You know what, it’s all from myself. I got bullied in university by my friends. I had friends who would tear me down and would be so horrible – bullying is horrible as it is but it’s worse when it comes from people that you actually care about. I’d come home from work and there’d be a house party going on in my house that I’m not invited to. Or they’d leave their washing up dishes outside my bedroom door, like, You have to wash this up. They’d have interventions. They’d be like, "This is an intervention, we need to talk about you," and they’d just tell me what they don’t like about me.

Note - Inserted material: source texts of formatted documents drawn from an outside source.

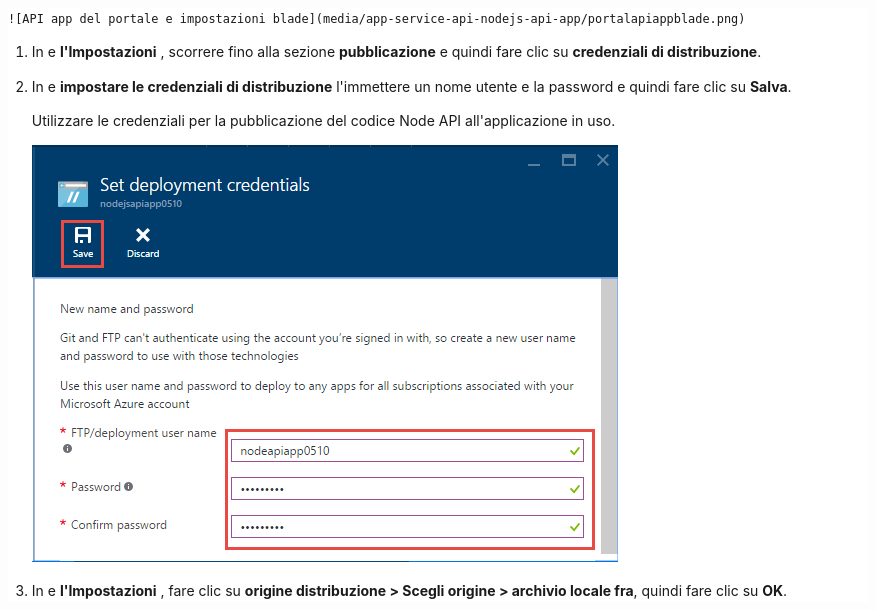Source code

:     ![API app del portale e impostazioni blade](media/app-service-api-nodejs-api-app/portalapiappblade.png)

1. In e **l'Impostazioni** , scorrere fino alla sezione **pubblicazione** e quindi fare clic su **credenziali di distribuzione**.
 
3. In e **impostare le credenziali di distribuzione** l'immettere un nome utente e la password e quindi fare clic su **Salva**.

    Utilizzare le credenziali per la pubblicazione del codice Node API all'applicazione in uso. 

    ![Credenziali di distribuzione](media/app-service-api-nodejs-api-app/deployment-credentials.png)

1. In e **l'Impostazioni** , fare clic su **origine distribuzione > Scegli origine > archivio locale fra**, quindi fare clic su **OK**.
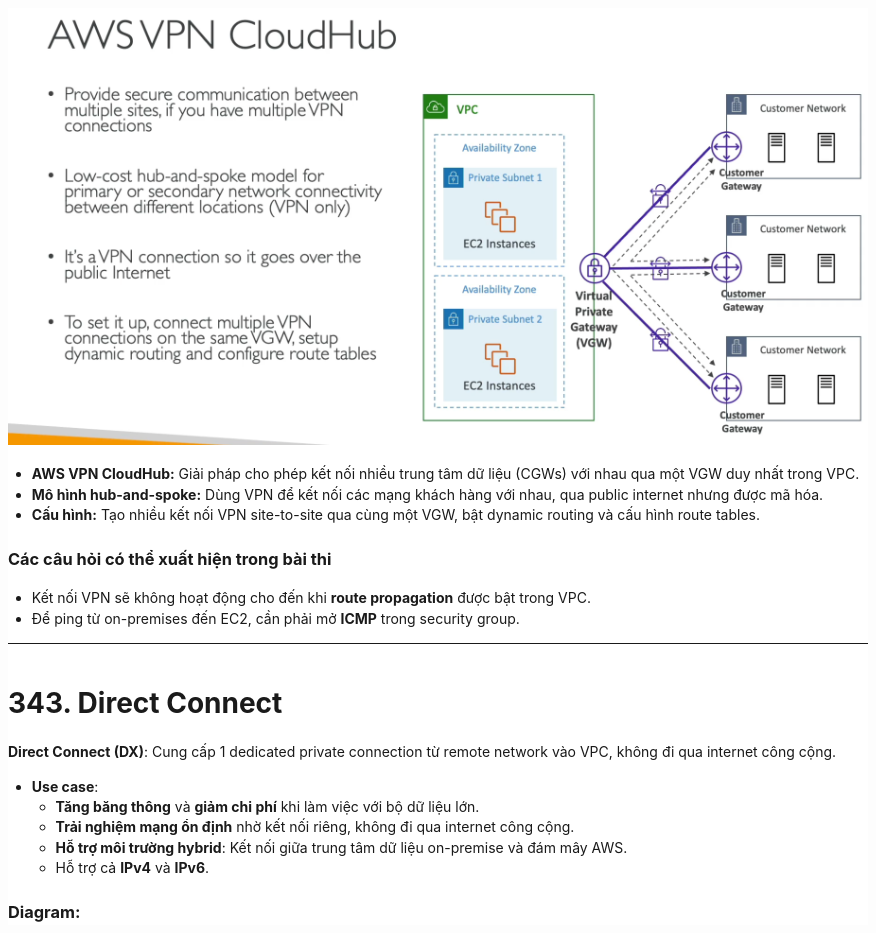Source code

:![img_8.png](img_8.png)

- **AWS VPN CloudHub:** Giải pháp cho phép kết nối nhiều trung tâm dữ liệu (CGWs) với nhau qua một VGW duy nhất trong VPC.
- **Mô hình hub-and-spoke:** Dùng VPN để kết nối các mạng khách hàng với nhau, qua public internet nhưng được mã hóa.
- **Cấu hình:** Tạo nhiều kết nối VPN site-to-site qua cùng một VGW, bật dynamic routing và cấu hình route tables.

### Các câu hỏi có thể xuất hiện trong bài thi
- Kết nối VPN sẽ không hoạt động cho đến khi **route propagation** được bật trong VPC.
- Để ping từ on-premises đến EC2, cần phải mở **ICMP** trong security group.

--- 

# 343. Direct Connect 

**Direct Connect (DX)**: Cung cấp 1 dedicated private connection từ remote network vào VPC, không đi qua internet công cộng.
- **Use case**:
    - **Tăng băng thông** và **giảm chi phí** khi làm việc với bộ dữ liệu lớn.
    - **Trải nghiệm mạng ổn định** nhờ kết nối riêng, không đi qua internet công cộng.
    - **Hỗ trợ môi trường hybrid**: Kết nối giữa trung tâm dữ liệu on-premise và đám mây AWS.
    - Hỗ trợ cả **IPv4** và **IPv6**.
### **Diagram**:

When you go through stuff like that, you develop your own kind of self-confidence because the opposite is just going crazy. And so even though they were telling me all these things were wrong with me, I knew I was alright. And it was in comedy where I got that validation from strangers. I was like, Okay, so it’s just those girls who didn’t like me, but these strangers think I’m funny. These strangers want to come to my show. These strangers are going out of their way to be my friends or want to get to know me so clearly, I am of some worth. Comedy really helped ... You may not like me or like how I dress or the things I talk about but there are strangers out there who think I'm funny and that’s enough for me.
I love that you repeat "I’m awesome" in the podcast, too.
Women are taught to believe that if someone’s like, "Oh I love myself," it's big-headed or they’re arrogant. No, you’re supposed to love yourself! That is literally the number one thing you’re supposed to do. Me being awesome does not take away from your awesomeness, you can be awesome too!
I think lots of women aren’t confident in saying "I want a boyfriend" or "I want to be in a relationship" so it’s cool that this whole podcast is about you trying to find a man – let's all help you! Did you notice that people don’t tend to talk about wanting or needing that?
Yes, there’s a lot of single successful women out there and their voices are being trampled on! No one cares! There’s the whole I wanna find a man and marry and settle down kind of stuff; there's that Bridget Jones kind of thing. But there’s not the I’m a boss ass bitch, I’m living my best life but I’m lonely, so where’s bae? I’m not trying to be a wife, I’m not trying to cook, I’m not trying to be a mother, I just know that I want someone to share it with. I feel like it’s okay that we’re saying that. More women need to come forward and not be shy to say, "Yeah, I would like a man". We don’t need one – that’s what we need to stress – I don’t need a man, I just want one.